--- begin ---

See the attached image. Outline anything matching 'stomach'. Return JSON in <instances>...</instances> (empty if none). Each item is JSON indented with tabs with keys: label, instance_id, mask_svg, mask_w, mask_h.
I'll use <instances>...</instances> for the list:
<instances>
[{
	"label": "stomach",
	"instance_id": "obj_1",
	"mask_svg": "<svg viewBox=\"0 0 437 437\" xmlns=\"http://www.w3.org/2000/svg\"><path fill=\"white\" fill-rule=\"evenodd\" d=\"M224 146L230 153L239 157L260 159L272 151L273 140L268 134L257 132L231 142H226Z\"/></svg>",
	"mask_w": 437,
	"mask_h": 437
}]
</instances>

--- end ---

Stated problem:
Rewrite the data above with every "Outline" substituted by "Trace", leaving everything else unchanged.

Result for this task:
See the attached image. Trace anything matching 'stomach'. Return JSON in <instances>...</instances> (empty if none). Each item is JSON indented with tabs with keys: label, instance_id, mask_svg, mask_w, mask_h.
I'll use <instances>...</instances> for the list:
<instances>
[{
	"label": "stomach",
	"instance_id": "obj_1",
	"mask_svg": "<svg viewBox=\"0 0 437 437\" xmlns=\"http://www.w3.org/2000/svg\"><path fill=\"white\" fill-rule=\"evenodd\" d=\"M224 146L230 153L239 157L260 159L272 151L273 140L268 134L257 132L231 142H226Z\"/></svg>",
	"mask_w": 437,
	"mask_h": 437
}]
</instances>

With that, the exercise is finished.